Decades-long Honda-RPA link hits the skids
![]() | Mike Accavitti: Going shopping |
In 1986, Gerry Rubin and Larry Postaer set up an ad agency and won the Honda account, and the rest is history.
Rubin Postaer and Associates' "Art Gallery" commercial helped the Accord become America's best-selling car in 1989.
In 1992, Honda looked to reverse a sales slide for its bread-and-butter cars. RPA's focus groups discovered that some consumers were unwilling to buy Japanese cars unless they were built in America. They didn't know Honda made Accords and Civics in Ohio. Honda quickly shifted its ad focus, and sales began to soar.
But now the partnership could be history.
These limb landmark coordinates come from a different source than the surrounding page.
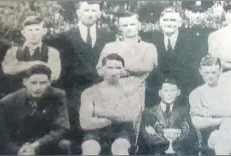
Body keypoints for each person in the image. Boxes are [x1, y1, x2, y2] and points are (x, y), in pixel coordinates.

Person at [48, 1, 115, 154]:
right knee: (76, 137)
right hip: (74, 93)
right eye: (86, 10)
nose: (90, 13)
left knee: (100, 136)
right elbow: (62, 69)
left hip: (101, 93)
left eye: (93, 10)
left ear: (99, 13)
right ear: (78, 12)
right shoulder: (65, 37)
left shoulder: (108, 35)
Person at [0, 64, 70, 155]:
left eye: (43, 83)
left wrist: (36, 145)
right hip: (18, 148)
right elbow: (1, 135)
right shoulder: (7, 102)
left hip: (44, 145)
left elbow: (62, 128)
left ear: (49, 83)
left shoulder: (58, 96)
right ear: (25, 82)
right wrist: (18, 150)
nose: (38, 87)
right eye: (33, 83)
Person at [80, 53, 143, 155]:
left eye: (118, 68)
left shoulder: (130, 92)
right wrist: (116, 116)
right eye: (110, 67)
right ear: (102, 69)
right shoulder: (89, 92)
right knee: (90, 150)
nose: (114, 72)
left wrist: (99, 111)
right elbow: (85, 123)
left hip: (122, 132)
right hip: (95, 131)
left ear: (123, 70)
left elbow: (132, 116)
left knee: (121, 150)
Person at [144, 7, 205, 108]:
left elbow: (194, 73)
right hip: (158, 96)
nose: (169, 23)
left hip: (184, 95)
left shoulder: (192, 42)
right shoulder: (151, 42)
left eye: (173, 20)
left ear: (179, 23)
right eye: (165, 20)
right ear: (160, 22)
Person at [97, 11, 158, 109]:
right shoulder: (109, 47)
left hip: (140, 96)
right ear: (119, 27)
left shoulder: (149, 47)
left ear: (139, 25)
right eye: (125, 25)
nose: (129, 28)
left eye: (132, 24)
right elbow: (100, 70)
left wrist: (117, 67)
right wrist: (136, 69)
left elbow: (148, 67)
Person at [189, 55, 231, 155]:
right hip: (212, 135)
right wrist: (221, 120)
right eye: (206, 72)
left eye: (213, 72)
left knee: (226, 129)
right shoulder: (196, 94)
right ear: (200, 72)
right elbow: (196, 121)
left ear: (220, 70)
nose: (210, 76)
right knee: (223, 136)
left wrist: (210, 113)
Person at [139, 78, 199, 155]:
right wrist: (170, 142)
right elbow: (148, 137)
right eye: (165, 90)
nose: (169, 94)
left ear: (178, 92)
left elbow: (188, 135)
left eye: (173, 91)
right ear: (159, 93)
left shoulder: (184, 112)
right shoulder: (149, 112)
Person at [1, 15, 61, 92]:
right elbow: (7, 70)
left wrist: (19, 66)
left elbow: (54, 75)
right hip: (17, 94)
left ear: (44, 31)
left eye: (37, 29)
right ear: (23, 33)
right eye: (30, 30)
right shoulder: (13, 51)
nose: (34, 33)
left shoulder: (52, 52)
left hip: (43, 94)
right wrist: (38, 63)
Neither Rubin nor Postaer has been active in the Honda account for many years, but RPA and Honda have remained cohorts -- despite the occasional rumor that the account was on shaky ground. When former Chrysler exec Mike Accavitti joined American Honda as marketing boss last year, he said that "RPA is an extension of the Honda family," and that an agency review would be, "completely unproductive and unnecessary."
That was then. Last week, American Honda threw its $700 million U.S. creative and media accounts into review for both Honda and Acura. RPA will participate in the review, which is expected to be completed in the first quarter of 2013. The review does not include multicultural advertising.
Said Accavitti last week: "In the face of a changing media landscape and a hyper-competitive marketplace, our challenge is to create dynamic marketing campaigns."